*Tugas 1*. Menurut pemerintah Hamas yang dikutip dalam berita soal gencatan senjata Israel-Hamas, berapa jumlah korban tewas di Gaza?
*Tugas 2*. Buat ringkasan berita soal gencatan senjata Israel-Hamas dalam dua kalimat.

*Berita*.

• • • • • • •

Home Internasional Harapan Kesepakatan Gencatan Senjata Israel-Hamas: Sudah 20.000 Orang Tewas di Gaza

Harapan Kesepakatan Gencatan Senjata Israel-Hamas: Sudah 20.000 Orang Tewas di Gaza

Gaza, Gatra.com – Masih tersisa harapan diberlakukannya gencatan senjata Israel dan Hamas karena mereka sedang membicarakannya, termasuk kesepakatan pembebasan sandera dalam perang Gaza, menyusul pembicaraan di Eropa dan kunjungan pemimpin Hamas Palestina ke Mesir.

Beberapa orang memang berbicara mengenai gencatan senjata, namun pertempuran masih terus berkecamuk dan pemerintah Hamas di Gaza mengatakan jumlah korban tewas di wilayah Palestina sudah mencapai 20.000 orang.

Perdana Menteri Israel yang berhaluan sayap kanan, Benjamin Netanyahu, mengatakan tidak akan ada gencatan senjata di Gaza sampai militan Hamas dihancurkan, namun Gedung Putih masih berharap perundingan gencatan senjata dapat membuahkan hasil.

“Ini adalah diskusi dan perundingan yang sangat serius dan kami berharap hal ini dapat membuahkan hasil,” kata juru bicara Dewan Keamanan Nasional, John Kirby kepada wartawan, dikutip AFP, Rabu (20/12).

• • • • • • •

*Baris Data*.
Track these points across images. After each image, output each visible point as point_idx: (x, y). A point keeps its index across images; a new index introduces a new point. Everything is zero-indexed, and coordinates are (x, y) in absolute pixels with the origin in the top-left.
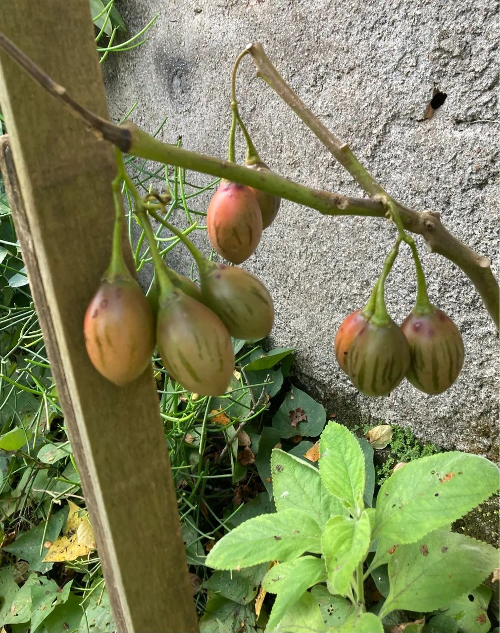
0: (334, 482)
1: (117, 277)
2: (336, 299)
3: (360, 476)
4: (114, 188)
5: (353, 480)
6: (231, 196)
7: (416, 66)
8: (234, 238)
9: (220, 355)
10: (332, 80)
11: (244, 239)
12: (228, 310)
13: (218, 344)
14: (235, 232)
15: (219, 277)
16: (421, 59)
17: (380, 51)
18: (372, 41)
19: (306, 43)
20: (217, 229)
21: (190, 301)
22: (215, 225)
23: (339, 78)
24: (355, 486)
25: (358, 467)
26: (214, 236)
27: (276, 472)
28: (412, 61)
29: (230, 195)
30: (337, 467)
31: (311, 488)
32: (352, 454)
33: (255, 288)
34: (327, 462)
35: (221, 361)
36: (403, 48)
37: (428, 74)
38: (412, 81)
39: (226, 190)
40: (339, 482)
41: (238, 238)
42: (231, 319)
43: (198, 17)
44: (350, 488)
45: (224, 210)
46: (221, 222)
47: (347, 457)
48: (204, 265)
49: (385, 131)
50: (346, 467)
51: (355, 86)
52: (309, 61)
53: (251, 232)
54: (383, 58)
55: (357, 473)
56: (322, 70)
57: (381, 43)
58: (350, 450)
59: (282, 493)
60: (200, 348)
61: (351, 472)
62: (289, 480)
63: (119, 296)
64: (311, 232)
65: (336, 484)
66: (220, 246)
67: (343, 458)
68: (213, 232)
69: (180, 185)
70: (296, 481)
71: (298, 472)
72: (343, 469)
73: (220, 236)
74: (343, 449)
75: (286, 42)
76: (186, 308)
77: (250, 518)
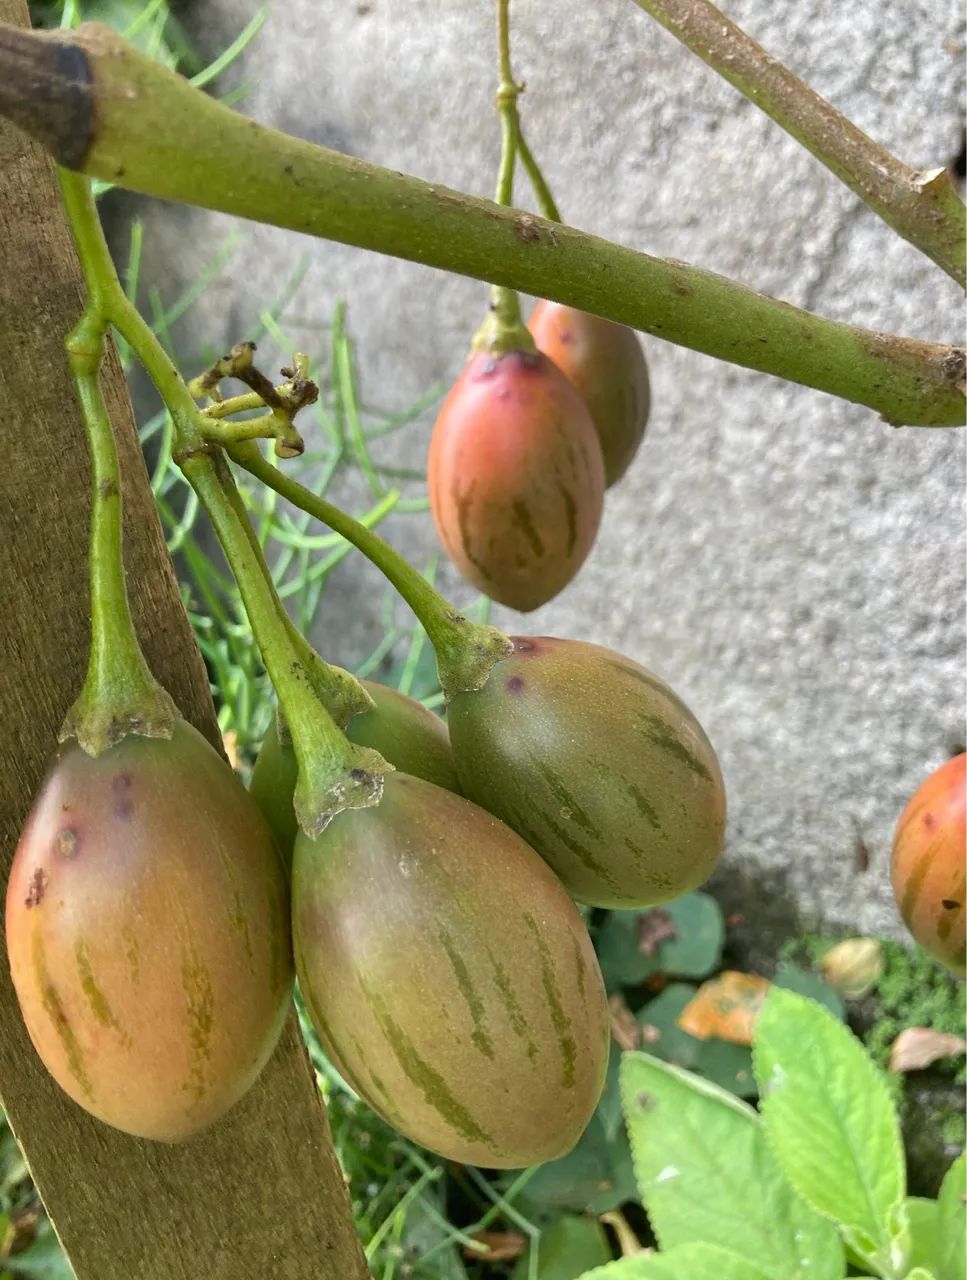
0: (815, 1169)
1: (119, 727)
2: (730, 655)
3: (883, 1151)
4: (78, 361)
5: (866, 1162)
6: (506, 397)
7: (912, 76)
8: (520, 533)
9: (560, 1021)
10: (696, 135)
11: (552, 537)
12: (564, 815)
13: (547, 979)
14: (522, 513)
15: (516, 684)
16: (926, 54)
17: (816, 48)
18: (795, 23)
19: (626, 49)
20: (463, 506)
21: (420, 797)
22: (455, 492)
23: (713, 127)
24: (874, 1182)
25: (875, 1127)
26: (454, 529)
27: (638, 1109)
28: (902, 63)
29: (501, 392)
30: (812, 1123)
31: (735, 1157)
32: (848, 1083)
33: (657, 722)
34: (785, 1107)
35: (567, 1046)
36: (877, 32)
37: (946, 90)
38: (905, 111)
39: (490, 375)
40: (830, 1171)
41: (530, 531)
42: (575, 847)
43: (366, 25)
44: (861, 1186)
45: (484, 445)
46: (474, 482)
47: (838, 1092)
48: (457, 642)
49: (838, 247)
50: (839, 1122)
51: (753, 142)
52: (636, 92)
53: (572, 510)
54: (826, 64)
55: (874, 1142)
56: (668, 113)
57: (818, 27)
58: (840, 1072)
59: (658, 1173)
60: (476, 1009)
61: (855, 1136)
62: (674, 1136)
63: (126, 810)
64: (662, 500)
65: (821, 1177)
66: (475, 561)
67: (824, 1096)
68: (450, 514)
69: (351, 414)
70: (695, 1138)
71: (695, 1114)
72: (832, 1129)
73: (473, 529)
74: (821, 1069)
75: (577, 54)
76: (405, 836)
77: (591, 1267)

• • • • • • •

*Jawaban 1*. Sudah mencapai 20.000 orang.

*Jawaban 2*. Setelah pembicaraan di Eropa dan kunjungan pemimpin Hamas ke Mesir, masih ada harapan Israel dan Hamas sepakat soal gencatan senjata dan pembebasan sandera, meski pertempuran terus berlangsung dan pemerintah Hamas menyebut korban tewas di Gaza sudah mencapai 20.000 orang. Benjamin Netanyahu menyatakan tidak akan ada gencatan senjata sampai militan Hamas dihancurkan, tetapi Gedung Putih masih berharap perundingan yang disebut sangat serius itu membuahkan hasil.